Extract the content_items.bson file from the content_store_production folder of the downloaded file by entering the following command in your terminal:

tar -xvf PATH/TO/DATETIME-content_store_production.gz content_store_production/content_items.bson

The database file content_items.bson is now in content_store_production/. Move the .bson file into /tmp/mongodb/ (or wherever location you will choose in the docker run command in the next section). Note that you may have to create this folder.

Your data should now be in a directory that your container will be able to access.

Get the Image and run the container

The first time you run the following code the Image will need to be downloaded:

docker pull mongo

and wait for docker to run the image. This may take a while.

Next run:

docker run --name govuk -d -v /tmp/mongodb:/data/db -p 27017:27017 mongo

where the arguments are:

--name: Name of the container.  
-d: Will start the container as a background (daemon) process. Don’t specify this argument to run the container as foreground process.  
-v: Attach the /tmp/mongodb volume of the host system to /data/db volume of the container.  Note to non-MacOS users, `/tmp` might be RAM rather than disk, so use a different path instead (unless you have copious amounts of RAM).  The path can be whatever you like.
-p: Map the host port to the container port.
mongo: Last argument is the name/id of the image. The version can be specified for reproducibility with a colon.    

⚠️ If you already have previously run a mongodb image also called govuk, then you will need to drop it first:

docker rm -f govuk

Use docker ps to check what containers are running.

You can stop or kill the container at any time - you can restart it with docker start govuk.

Check for data

Open a bash shell in your recently spun-up govuk container with:

docker exec -it govuk bash

Check that you can see content_items.bson in the correct directory (i.e. the container can access your local volume specified above and the files therein).

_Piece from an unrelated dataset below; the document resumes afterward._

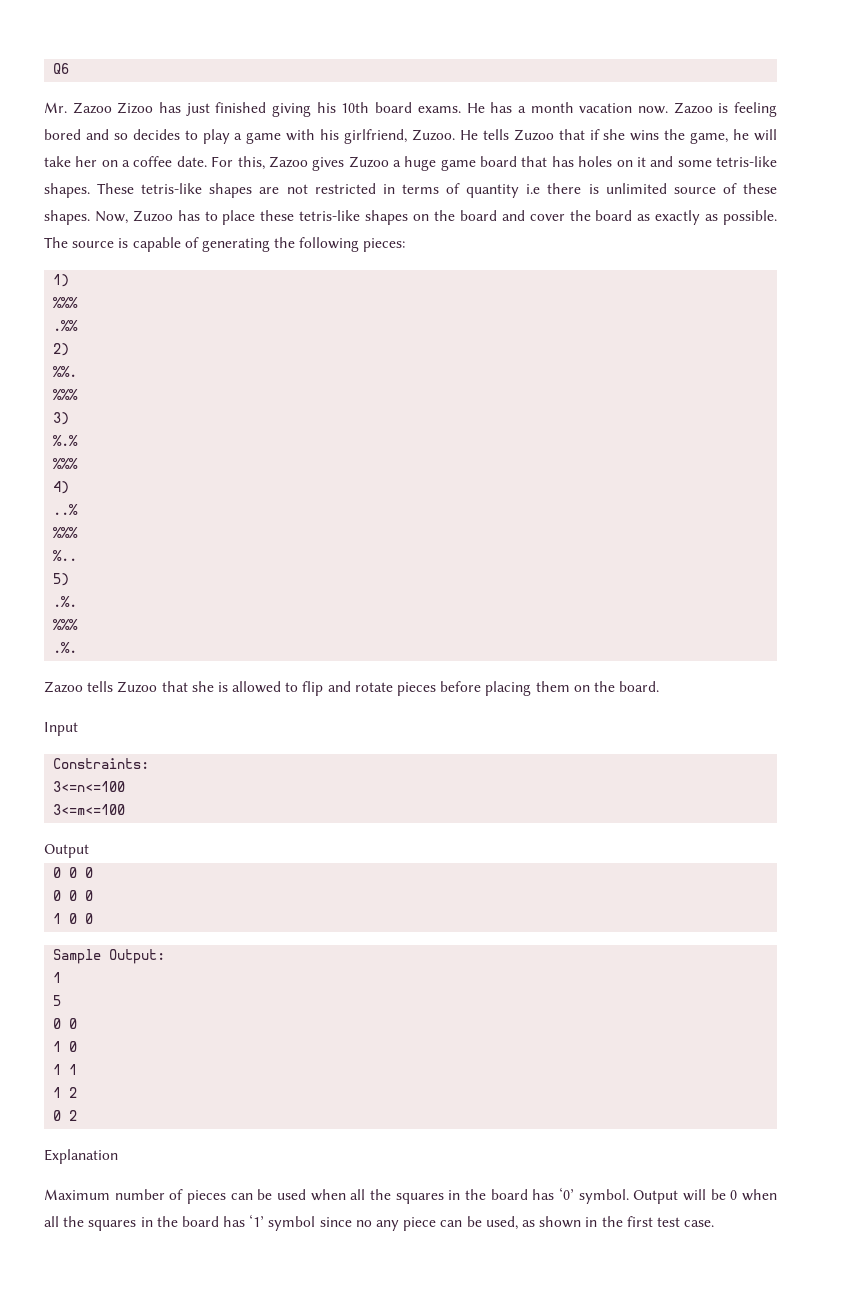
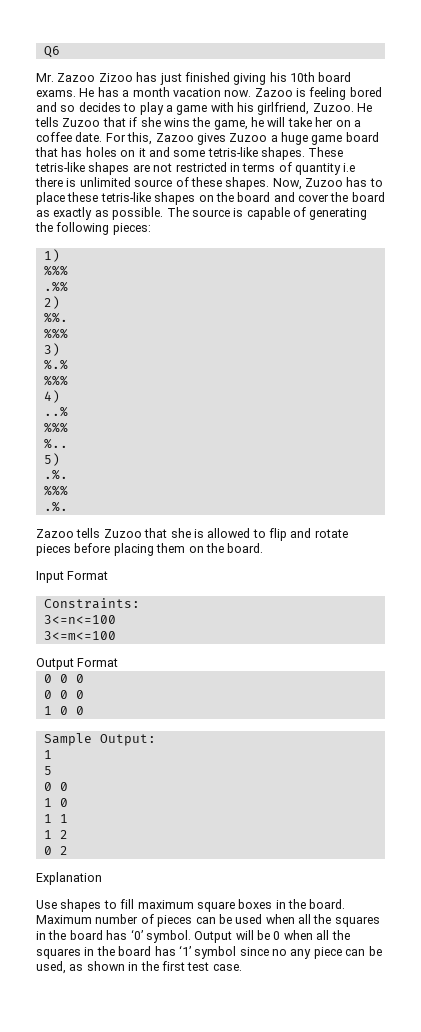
(78, 729) none -> [67,571,109,580] Format
(89, 851) none -> [77,658,119,667] Format
(118, 1156) none -> [36,899,346,912] Use shapes to fill maximum square boxes in the board.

You can do so via the normal command lines operations such as ls ...

If you followed the instructions so far, you should see content_items.bson listed under:

ls data/db

Restore MongoDB from .bson

From the bash shell of the container run:

mongorestore -d content_store -c content_items data/db/content_items.bson

This should start restoring the content_items collection in the content_store database on the MongoDB instance.

⚠️ If you already have previously restored a mongodb, then you will need to drop it first, otherwise it won’t get replaced with your newer version:

mongorestore --drop -d content_store -c content_items data/db/content_items.bson

We can access the MongoDB instance from the container with:

mongo 27017

Type help for help in the mongo shell.

Run some of these commands to test the database is there.

Using toy data instead

If you just want to test this out on some toy data you can copy and paste from here and run in the mongo shell to create a collection to practice on.

Interact with MongoDB instance

Open a new terminal so we can link to it from another container. We download and build a new container from the image mongo-express which provides a user interface for managing your MongoDB databases.

docker run --link govuk:mongo -p 8081:8081 mongo-express

In your browser, you can look at it for sense check by:

http://0.0.0.0:8081/

It should look something like this:

The Mongo Express User interface inspecting the GOV.UK content store

Leveraging the MongoDB with pymongo

We can connect to and make use of this data for metadata extraction and other uses. In these notebooks we extract the structural network, or those pages that have embedded links on each page.

In this repo, we provide a notebook that demonstrates how to connect to and extract the text from each piece of content for use in NLP applications.